## POLECENIE
Zaktualizuj poniższe zapisy, zastępując każde „Titanic” przez „Lusitania” i nie zmieniając niczego poza tym. Obrazy pomiń w odpowiedzi.

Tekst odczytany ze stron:
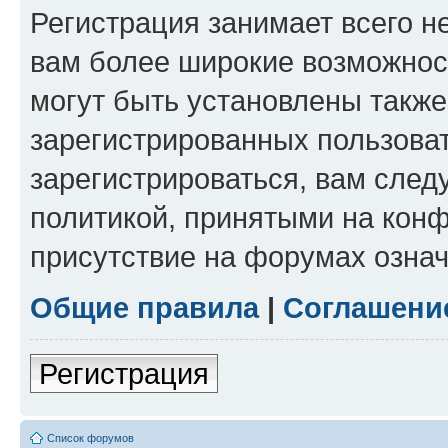
Регистрация занимает всего н
вам более широкие возможнос
могут быть установлены такж
зарегистрированных пользова
зарегистрироваться, вам след
политикой, принятыми на конф
присутствие на форумах означ
Общие правила
|
Соглашени
Регистрация
Список форумов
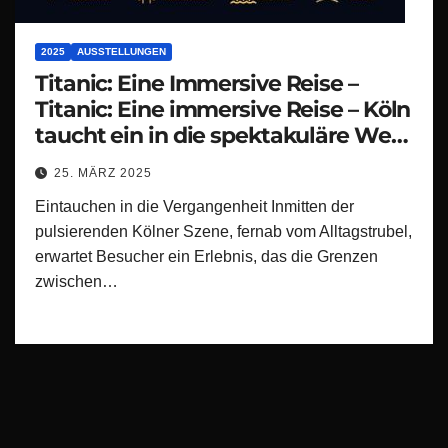
2025
AUSSTELLUNGEN
Titanic: Eine Immersive Reise –
Titanic: Eine immersive Reise – Köln
taucht ein in die spektakuläre Welt
der Titanic
25. MÄRZ 2025
Eintauchen in die Vergangenheit Inmitten der
pulsierenden Kölner Szene, fernab vom Alltagstrubel,
erwartet Besucher ein Erlebnis, das die Grenzen
zwischen…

## WYNIK ĆWICZENIA
Регистрация занимает всего н
вам более широкие возможнос
могут быть установлены такж
зарегистрированных пользова
зарегистрироваться, вам след
политикой, принятыми на конф
присутствие на форумах означ
Общие правила
|
Соглашени
Регистрация
Список форумов
2025
AUSSTELLUNGEN
Lusitania: Eine Immersive Reise –
Lusitania: Eine immersive Reise – Köln
taucht ein in die spektakuläre Welt
der Lusitania
25. MÄRZ 2025
Eintauchen in die Vergangenheit Inmitten der
pulsierenden Kölner Szene, fernab vom Alltagstrubel,
erwartet Besucher ein Erlebnis, das die Grenzen
zwischen…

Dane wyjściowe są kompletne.